Introduction
RAG (Retrieval-Augmented Generation) is the key technique for addressing the biggest limitations of LLMs: they do not know information beyond their training cutoff, they lack deep knowledge of specific domains, and they can hallucinate. The fact that RAG-related job postings have surged by +2,047% makes it clear that this is now foundational AI development knowledge.
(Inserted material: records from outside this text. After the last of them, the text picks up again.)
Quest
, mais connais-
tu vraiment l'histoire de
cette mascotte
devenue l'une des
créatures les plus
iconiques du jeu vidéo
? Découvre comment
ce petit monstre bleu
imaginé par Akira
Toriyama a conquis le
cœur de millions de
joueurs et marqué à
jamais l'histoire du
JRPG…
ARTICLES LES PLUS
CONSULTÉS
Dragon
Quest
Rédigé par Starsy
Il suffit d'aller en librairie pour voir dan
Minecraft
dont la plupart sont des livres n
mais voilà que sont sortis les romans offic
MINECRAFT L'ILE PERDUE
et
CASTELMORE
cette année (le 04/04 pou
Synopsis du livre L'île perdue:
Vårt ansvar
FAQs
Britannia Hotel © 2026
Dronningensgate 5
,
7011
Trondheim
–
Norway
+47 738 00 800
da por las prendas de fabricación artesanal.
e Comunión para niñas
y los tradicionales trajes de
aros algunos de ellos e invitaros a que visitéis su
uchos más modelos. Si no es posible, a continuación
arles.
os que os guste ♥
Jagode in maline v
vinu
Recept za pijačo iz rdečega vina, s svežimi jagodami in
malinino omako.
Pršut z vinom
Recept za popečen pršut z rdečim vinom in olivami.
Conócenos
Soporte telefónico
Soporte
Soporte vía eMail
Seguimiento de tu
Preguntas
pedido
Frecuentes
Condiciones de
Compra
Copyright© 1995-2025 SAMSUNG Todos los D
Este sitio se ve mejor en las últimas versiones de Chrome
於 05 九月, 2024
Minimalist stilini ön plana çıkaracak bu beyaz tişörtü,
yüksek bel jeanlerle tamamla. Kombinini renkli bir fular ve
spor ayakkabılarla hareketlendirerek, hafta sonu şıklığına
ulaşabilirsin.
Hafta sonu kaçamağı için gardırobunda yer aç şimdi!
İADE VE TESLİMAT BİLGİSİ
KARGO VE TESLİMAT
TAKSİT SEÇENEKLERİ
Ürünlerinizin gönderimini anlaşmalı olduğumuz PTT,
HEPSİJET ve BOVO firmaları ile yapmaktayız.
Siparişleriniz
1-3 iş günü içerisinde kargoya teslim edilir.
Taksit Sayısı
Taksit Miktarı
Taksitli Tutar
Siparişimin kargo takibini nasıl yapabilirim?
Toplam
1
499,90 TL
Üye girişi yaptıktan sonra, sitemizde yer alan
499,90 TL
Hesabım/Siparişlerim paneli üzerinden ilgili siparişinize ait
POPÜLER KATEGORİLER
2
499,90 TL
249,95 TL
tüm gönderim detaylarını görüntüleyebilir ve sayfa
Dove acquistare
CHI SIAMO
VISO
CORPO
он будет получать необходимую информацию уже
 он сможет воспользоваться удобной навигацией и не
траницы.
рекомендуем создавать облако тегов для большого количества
This article covers the basics of AI development through the lens of RAG, from theory to environment setup.
1. What RAG Is
RAG is a technique where an LLM retrieves relevant information from an external knowledge base before generating a response, then adds that information to its context. Instead of relying only on memory, the model effectively "looks up references when needed."
The Basic RAG Flow
- Receive the user question
- Retrieve relevant documents or data from a vector database
- Augment the prompt with the retrieved information
- Generate an answer using the augmented context
Problems RAG Solves
- Knowledge freshness: reflects information newer than the model's training data
- Domain specialization: uses company documents, product manuals, or other domain-specific sources
- Reduced hallucination: improves accuracy by grounding answers in reference material
- Cost efficiency: injects new knowledge without full fine-tuning
2. Naive RAG vs. Advanced RAG
Naive RAG
The simplest RAG implementation works like this:
- Split documents into chunks
- Convert each chunk into an embedding vector
- Store the vectors in a vector database
- When a question arrives, retrieve relevant chunks through similarity search
- Pass the retrieved chunks to the LLM for answer generation
Advantages: simple to implement and easy to start with
Drawbacks: retrieval quality may be limited, and context can get cut awkwardly depending on chunking strategy
Advanced RAG
Advanced RAG improves on naive RAG with additional techniques:
- Hybrid search: combine vector search with keyword search
- Reranking: reorder search results to select the most relevant ones
- Query transformation: rewrite the user's question into a form better suited for retrieval
- Parent-child chunking: retrieve with smaller chunks but answer with larger context
- Metadata filtering: pre-filter by date, category, and other metadata
3. Vector Databases
The core infrastructure behind RAG is the vector database, which stores text as high-dimensional vectors and supports similarity-based search.
Major Vector Databases
- Milvus: open source and strong for large-scale workloads
- Faiss: developed by Facebook as a Python library
- Pinecone: managed service, good for fast startup
- ChromaDB: lightweight and good for local development
- pgvector: PostgreSQL extension that integrates well with Supabase
How to Choose
- Prototype and learning: ChromaDB for easy local setup
- Production, managed: Pinecone for minimal operational overhead
- Production, self-hosted: Milvus for scale and customization
- Existing PostgreSQL stack: pgvector when you want to avoid extra infrastructure
4. Python Development Environment Setup
Here is a basic way to set up an AI development environment.
Required Tools
# Python installation (3.10+)
python --version
# Create a virtual environment
python -m venv ai-env
source ai-env/bin/activate
# Install core packages
pip install langchain openai anthropic chromadb
pip install jupyter notebook
Core Libraries
- LangChain: framework for building RAG pipelines
- OpenAI and Anthropic SDKs: for LLM API calls
- ChromaDB: vector storage and retrieval
- BeautifulSoup and Requests: web scraping for data collection
- tiktoken: token counting and cost management
5. Jupyter Notebook and Google Colab
Jupyter Notebook
Jupyter provides an interactive execution environment and is essential for experimentation and prototyping in AI development. Because code, text, and visual output live in one document, it is ideal for quickly validating ideas.
Google Colab
Google Colab is a cloud-based Jupyter environment with access to free GPUs. It is useful for training and experimentation when a high-performance local machine is not available, especially in the early learning and prototyping stage.
6. Designing a RAG Chatbot
Basic Architecture
User question
->
[Query processing] -> vector DB retrieval
->
[Context assembly] -> retrieved results + system prompt + conversation history
->
[LLM call] -> answer generation
->
Return response to user
Design Considerations
- Chunk size: too small loses context, too large adds noise; 500 to 1000 tokens is a common starting range
- Number of retrieved items: start with top-k of 3 to 5 and tune from there
- System prompt: clearly instruct the LLM on how to use retrieved results
- Fallback strategy: define what happens when no relevant document is found
- Evaluation pipeline: build automated checks for answer accuracy, relevance, and faithfulness
Closing
RAG is both a core AI development skill and a fundamental building block for real AI products. The practical learning path is to start with naive RAG, understand the fundamentals, and then add advanced RAG techniques as production requirements become more demanding.
Set up Python, LangChain, ChromaDB, and Jupyter, then build a RAG chatbot with real data. Theory alone is not enough. The real skill comes from hands-on intuition about chunk size, retrieval strategy, and prompt design.